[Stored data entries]
====
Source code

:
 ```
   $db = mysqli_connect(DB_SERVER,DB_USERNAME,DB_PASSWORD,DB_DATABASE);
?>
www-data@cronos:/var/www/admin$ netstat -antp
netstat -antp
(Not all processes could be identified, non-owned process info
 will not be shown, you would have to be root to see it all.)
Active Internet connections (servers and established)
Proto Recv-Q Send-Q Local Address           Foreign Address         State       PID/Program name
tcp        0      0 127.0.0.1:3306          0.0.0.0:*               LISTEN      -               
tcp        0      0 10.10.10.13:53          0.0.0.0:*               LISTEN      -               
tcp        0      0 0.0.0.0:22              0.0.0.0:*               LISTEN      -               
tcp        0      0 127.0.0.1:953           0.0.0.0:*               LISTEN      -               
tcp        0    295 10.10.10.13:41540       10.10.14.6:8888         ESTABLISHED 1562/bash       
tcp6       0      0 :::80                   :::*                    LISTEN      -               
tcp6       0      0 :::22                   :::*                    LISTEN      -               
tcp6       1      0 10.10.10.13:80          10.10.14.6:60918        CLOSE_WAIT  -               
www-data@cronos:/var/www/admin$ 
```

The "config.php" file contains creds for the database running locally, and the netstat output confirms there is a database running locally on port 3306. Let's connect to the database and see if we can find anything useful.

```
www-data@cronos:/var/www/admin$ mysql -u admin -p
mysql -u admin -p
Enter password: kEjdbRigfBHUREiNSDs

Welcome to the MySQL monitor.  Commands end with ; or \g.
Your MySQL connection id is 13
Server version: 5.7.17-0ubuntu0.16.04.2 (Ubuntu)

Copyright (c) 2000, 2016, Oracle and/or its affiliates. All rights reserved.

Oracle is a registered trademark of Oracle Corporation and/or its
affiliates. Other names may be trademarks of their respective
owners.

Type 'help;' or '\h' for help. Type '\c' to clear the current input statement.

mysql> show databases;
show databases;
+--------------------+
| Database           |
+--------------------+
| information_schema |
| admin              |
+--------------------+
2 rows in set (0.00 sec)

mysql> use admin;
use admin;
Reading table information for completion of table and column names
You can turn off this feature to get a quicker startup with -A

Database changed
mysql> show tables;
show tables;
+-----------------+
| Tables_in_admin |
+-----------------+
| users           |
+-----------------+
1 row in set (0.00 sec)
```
====
◆ DIRECTIONS FOR THIS TASK: Only lines containing "with" belong in the answer; copy every such line from the records.

◆ RESULT:
Welcome to the MySQL monitor.  Commands end with ; or \g.
You can turn off this feature to get a quicker startup with -A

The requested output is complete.